Now, 11 degrees (6 degrees Celsius) might not sound like a huge change. These days, an 11-degree dip might make you opt for a sweatshirt instead of a t-shirt, but besides that, it’s not usually a big deal. However, on a global scale, a temperature drop of that magnitude is absolutely devastating.

“In your own personal experience that might not sound like a big difference, but, in fact, it’s a huge change,” Jessica Tierney of the University of Arizona Department of Geosciences said in a statement. “In North America and Europe, the most northern parts were covered in ice and were extremely cold. Even here in Arizona, there was big cooling. But the biggest cooling was in high latitudes, such as the Arctic, where it was about 14 C (25 F) colder than today.”

Tierney and her team of researchers utilized atmospheric carbon data from the present-day and historical temperature data gleaned from examinations of fossilized sea plankton to build a model of what the Last Glacial Maximum (LGM), or the last ice age, was like.

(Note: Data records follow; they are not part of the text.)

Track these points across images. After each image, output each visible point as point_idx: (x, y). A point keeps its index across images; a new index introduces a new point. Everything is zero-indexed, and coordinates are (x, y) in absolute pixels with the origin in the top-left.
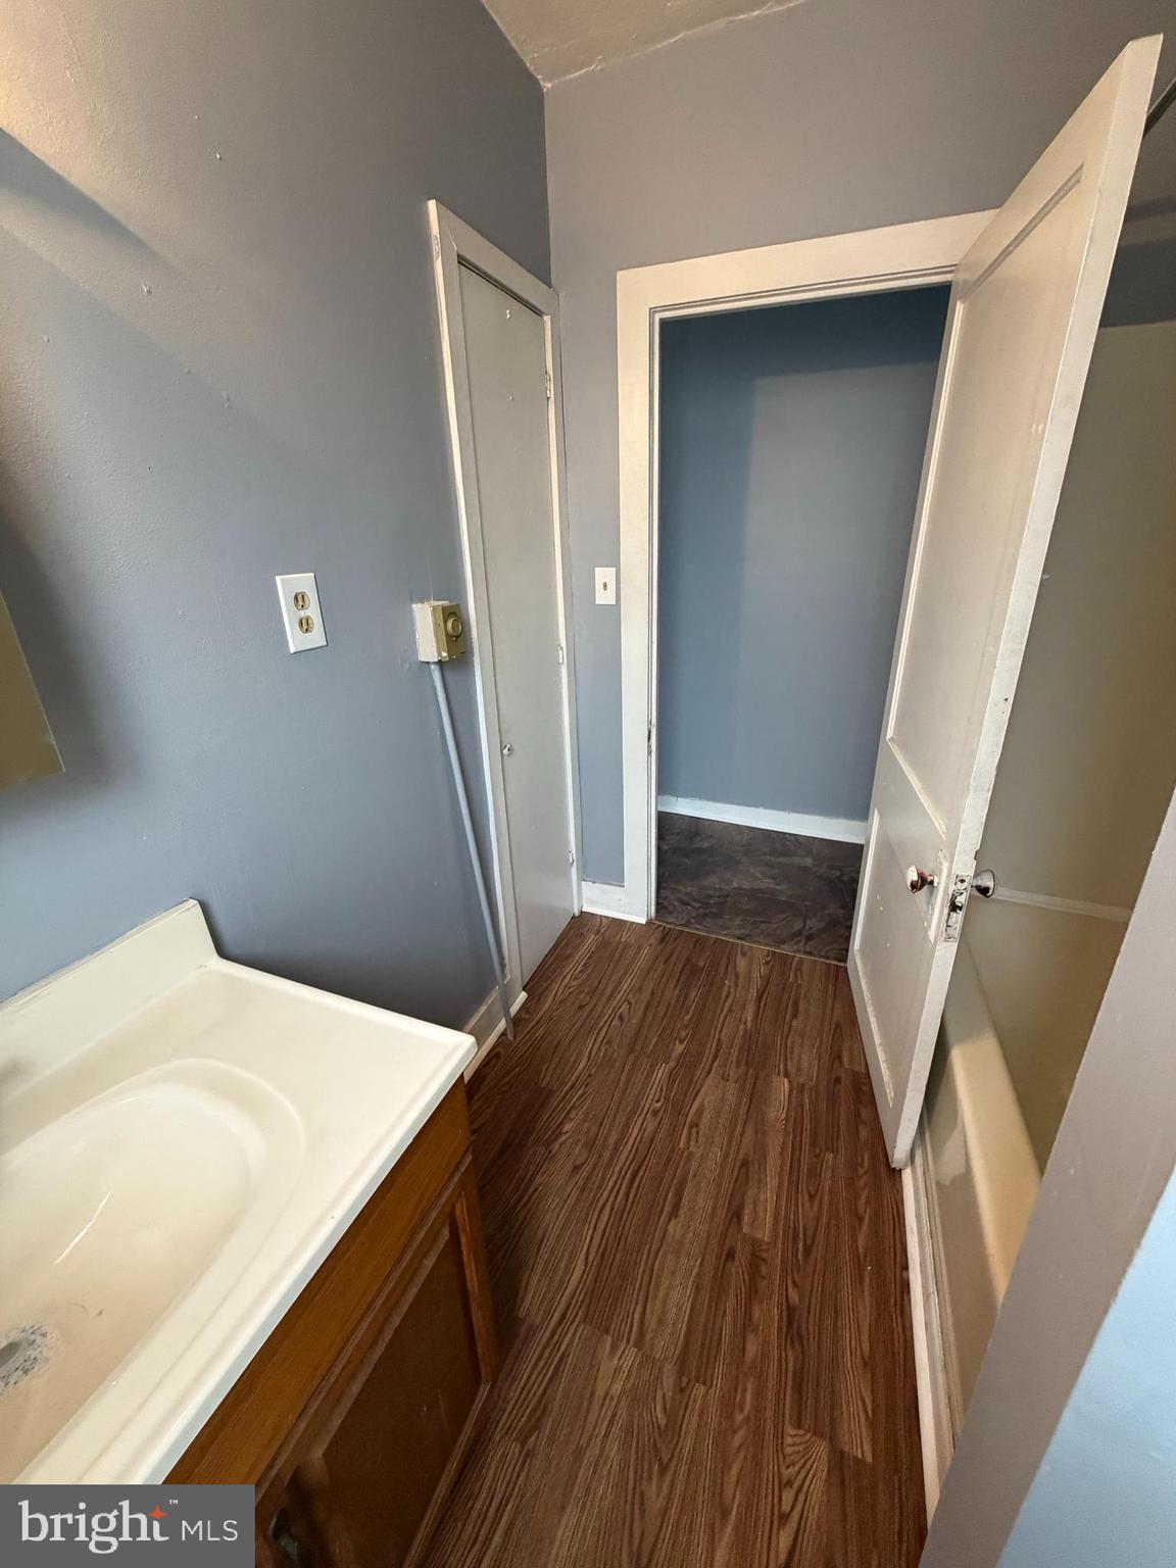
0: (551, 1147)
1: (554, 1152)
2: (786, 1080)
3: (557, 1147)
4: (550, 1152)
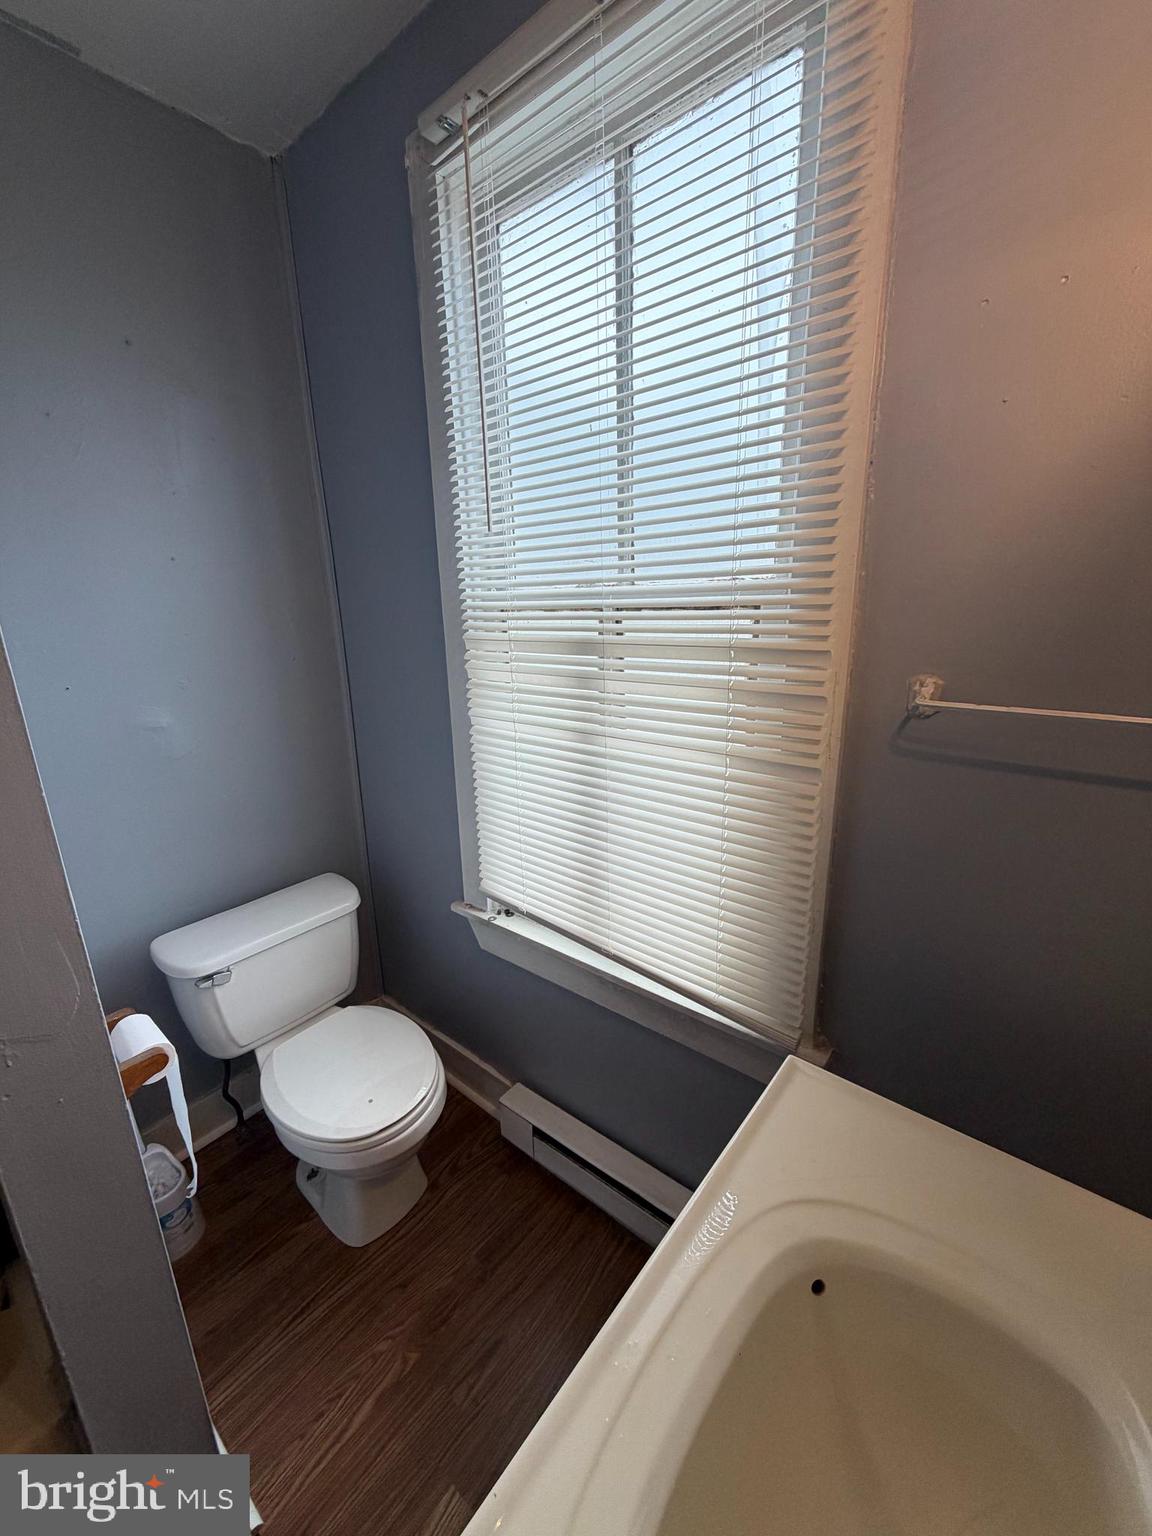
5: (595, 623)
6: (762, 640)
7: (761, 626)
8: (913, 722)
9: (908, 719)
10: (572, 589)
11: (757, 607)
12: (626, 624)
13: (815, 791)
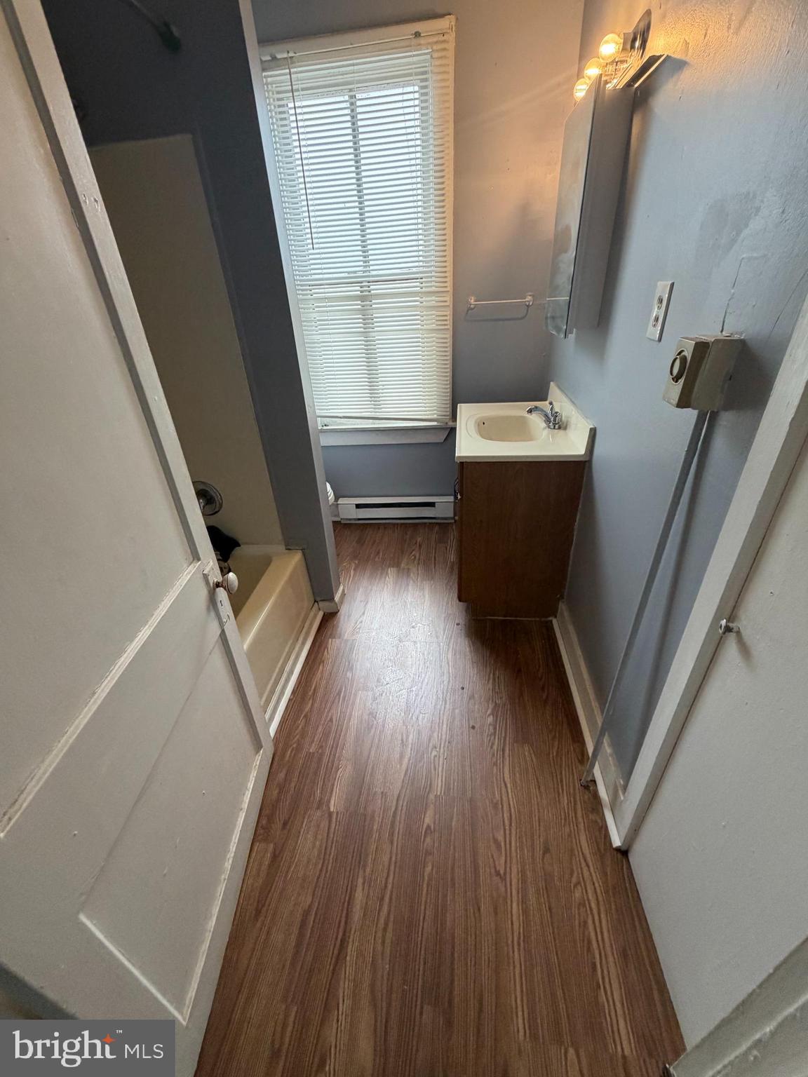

The research has far-reaching implications, and the data can now give us a hint as to what kind of changes happen to the planet when temperatures change on a global scale. Thanks to manmade climate change, the Earth’s temperatures are now rising. The levels of atmospheric carbon dioxide are around 415 parts per million today, compared with 280 parts per million prior to the Industrial Revolution. By contrast, levels during the LGM were around 180 parts per million.

There’s no debate as to whether the planet is getting warmer. It is, and scientists almost universally agree that human activity is the cause. We’re definitely not headed for another ice age, but we might soon be struggling as temperatures shift toward the other end of the thermometer.